Task item: Print the lines in the listing below starting at the line with "- wall art [832,154,932,222]" and ending at the line with "- water bottle [831,382,868,496]", both included. Reproduce them exactly and omit every picture.

Task input:
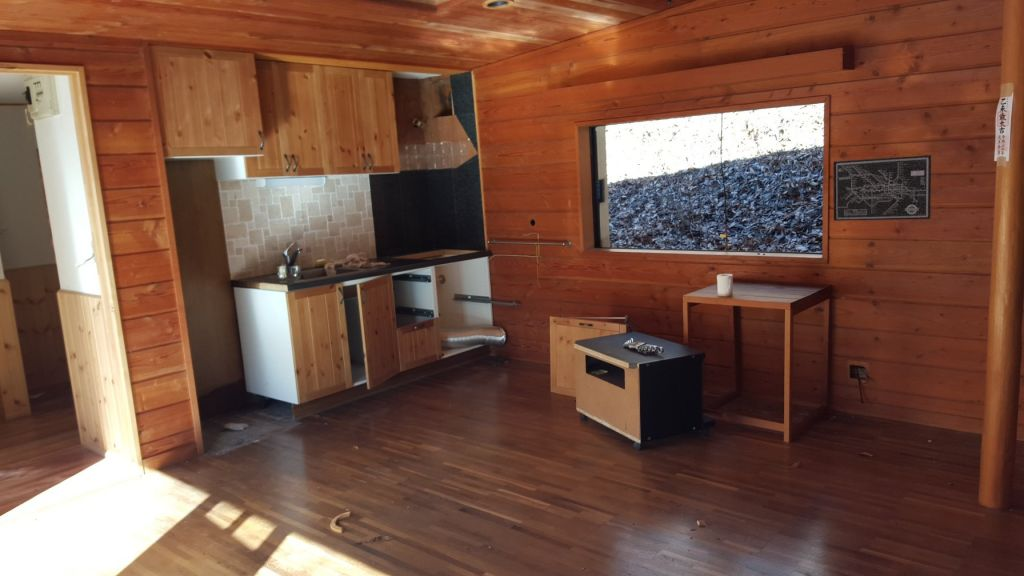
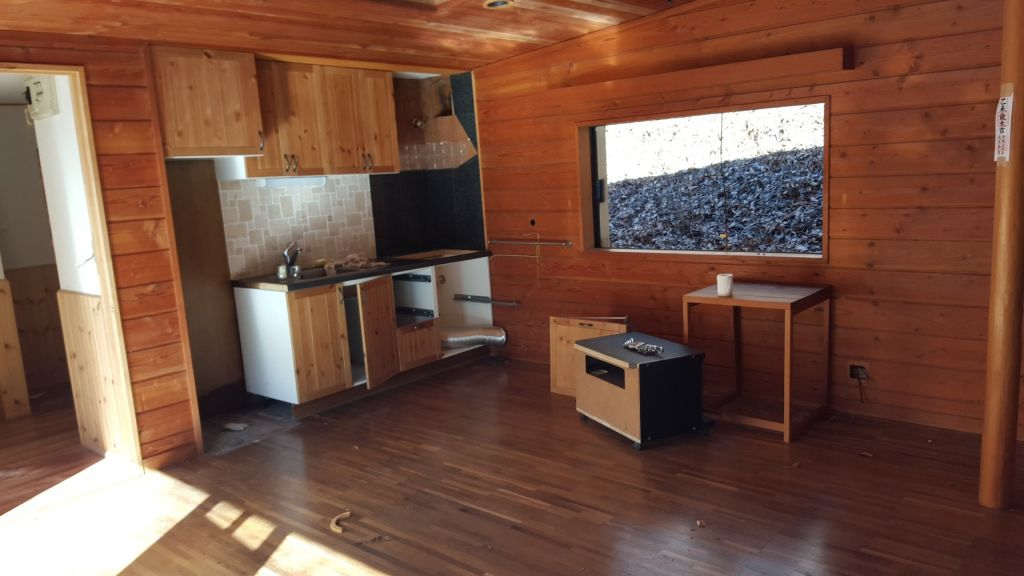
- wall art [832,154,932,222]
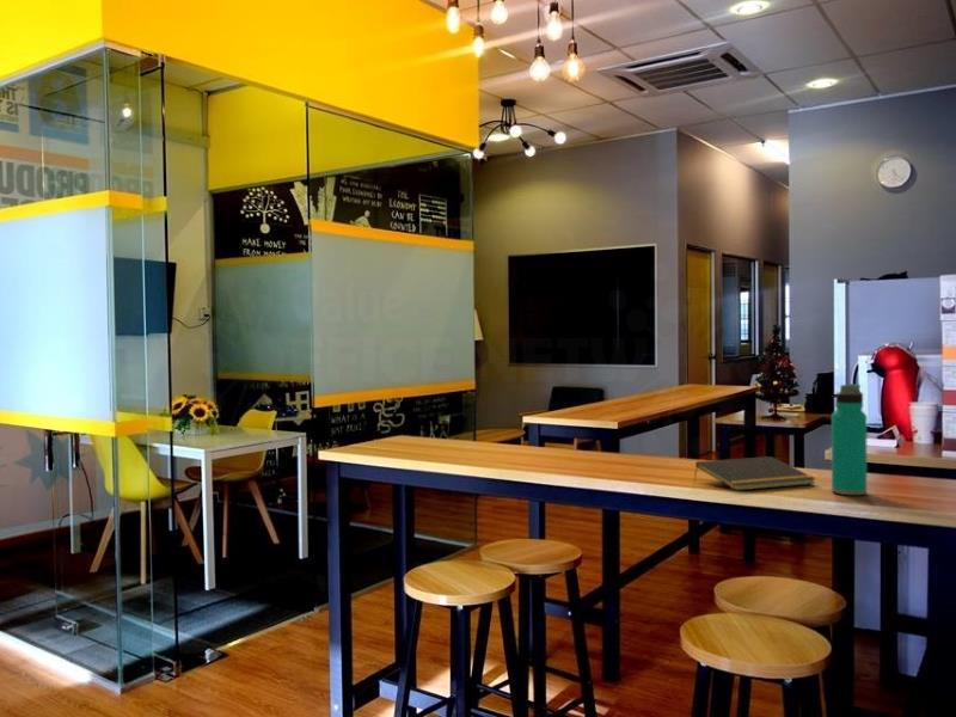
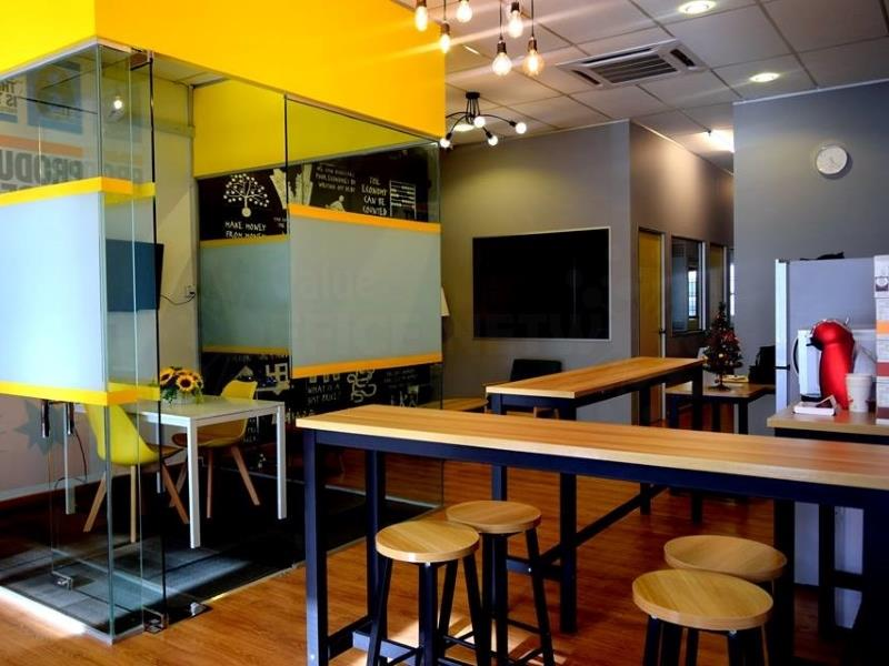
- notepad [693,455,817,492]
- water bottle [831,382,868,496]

---

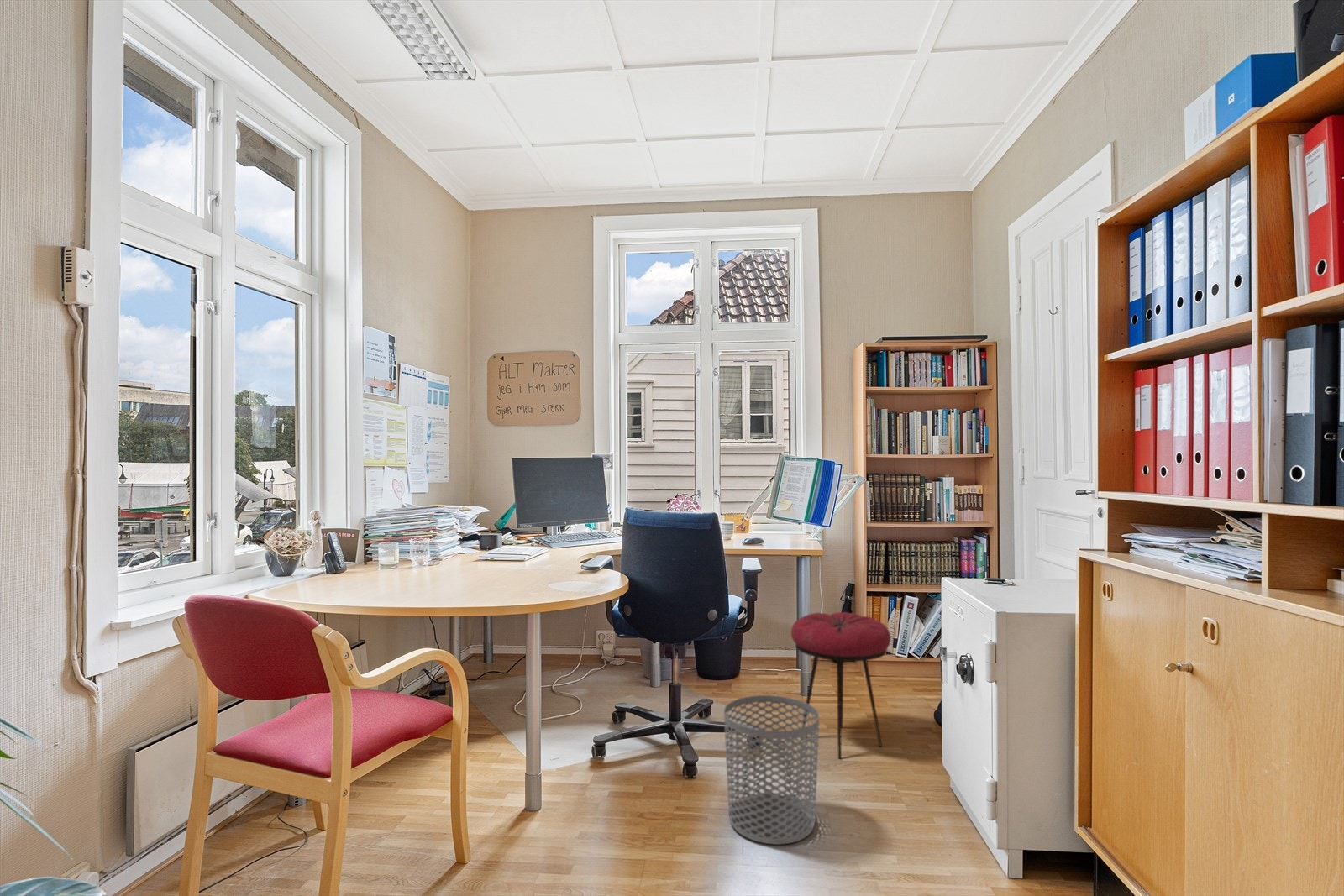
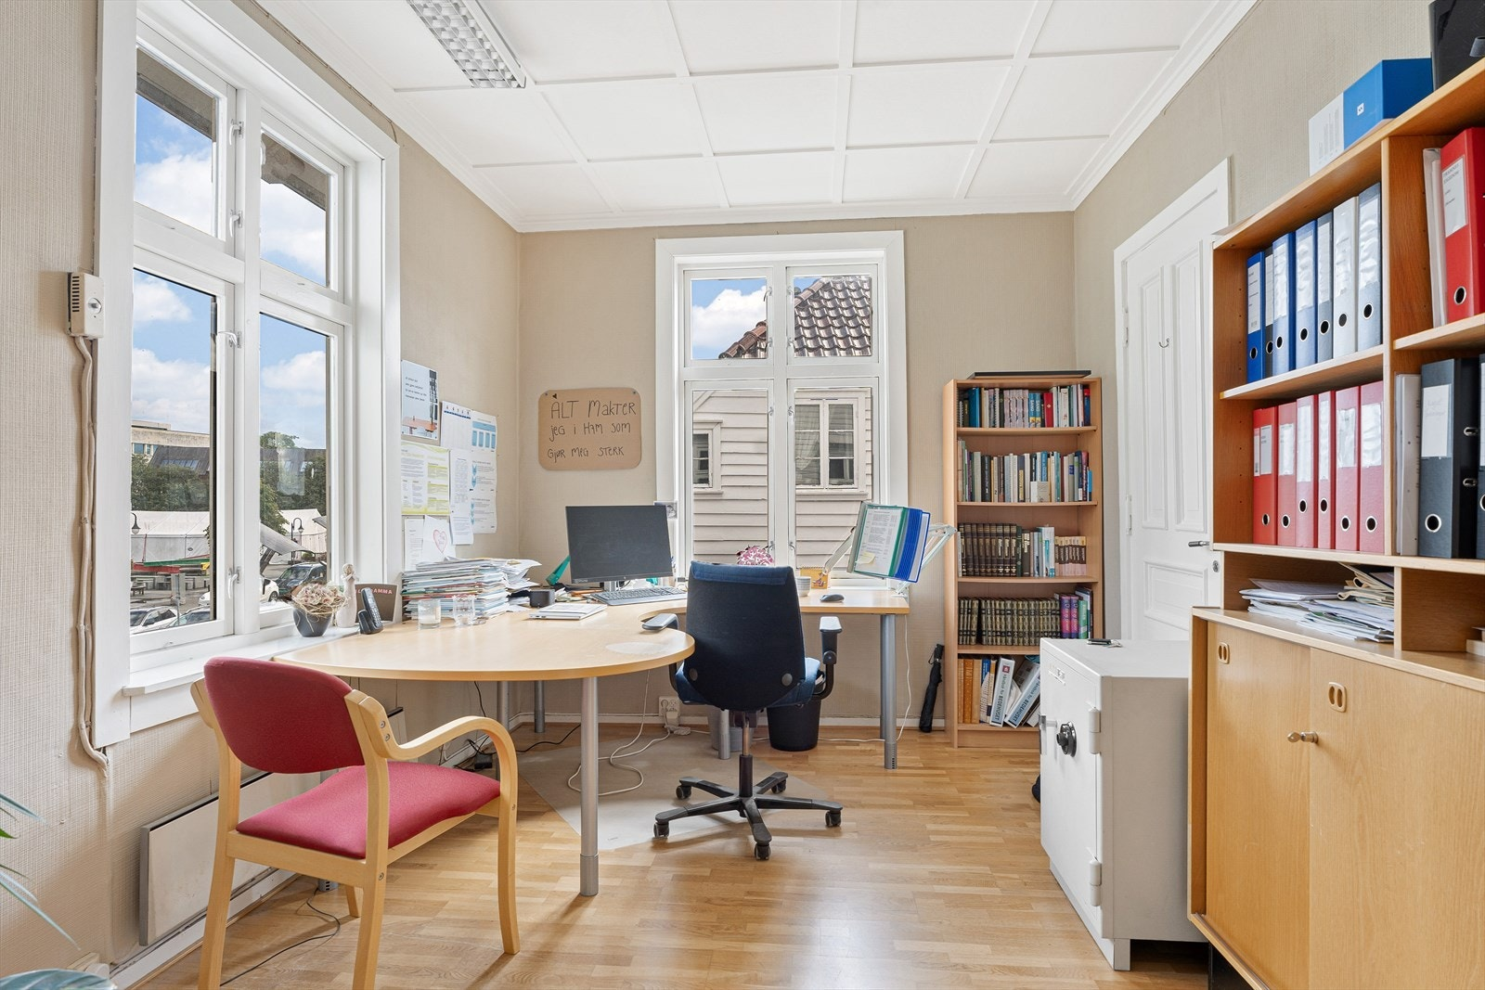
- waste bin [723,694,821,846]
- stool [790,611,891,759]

...

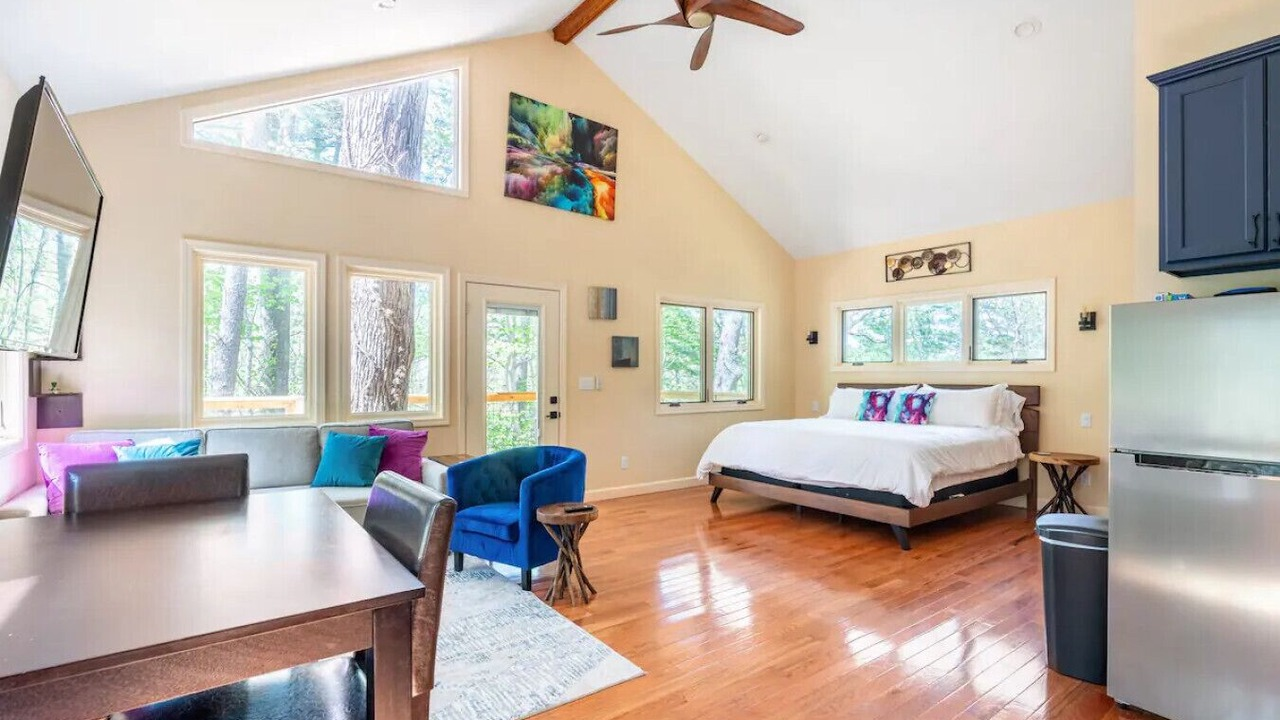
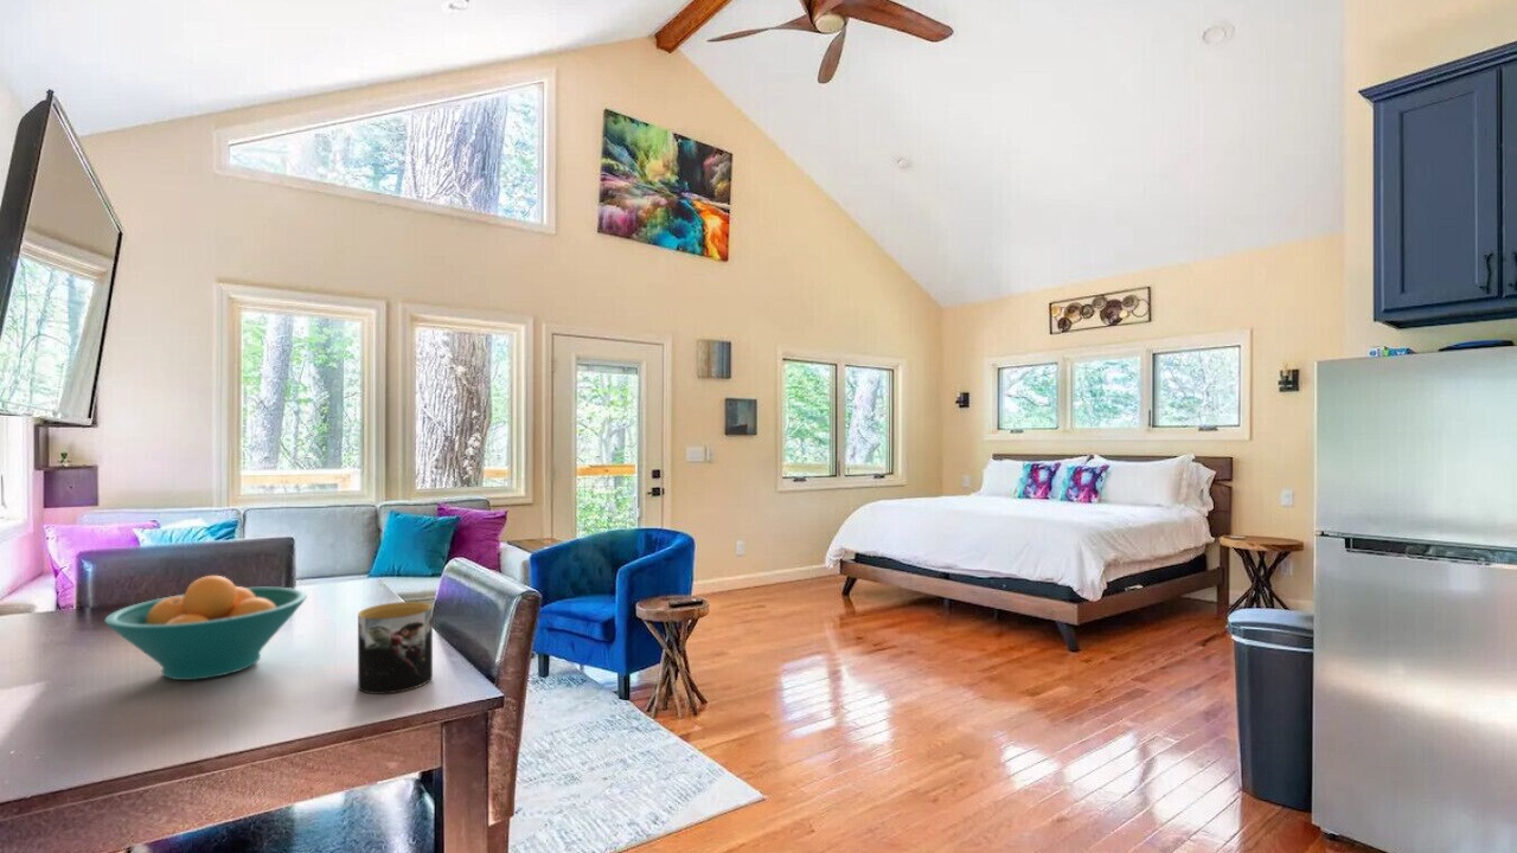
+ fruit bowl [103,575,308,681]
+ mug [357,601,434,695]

Exercise solution:
- wall art [832,154,932,222]
- notepad [693,455,817,492]
- water bottle [831,382,868,496]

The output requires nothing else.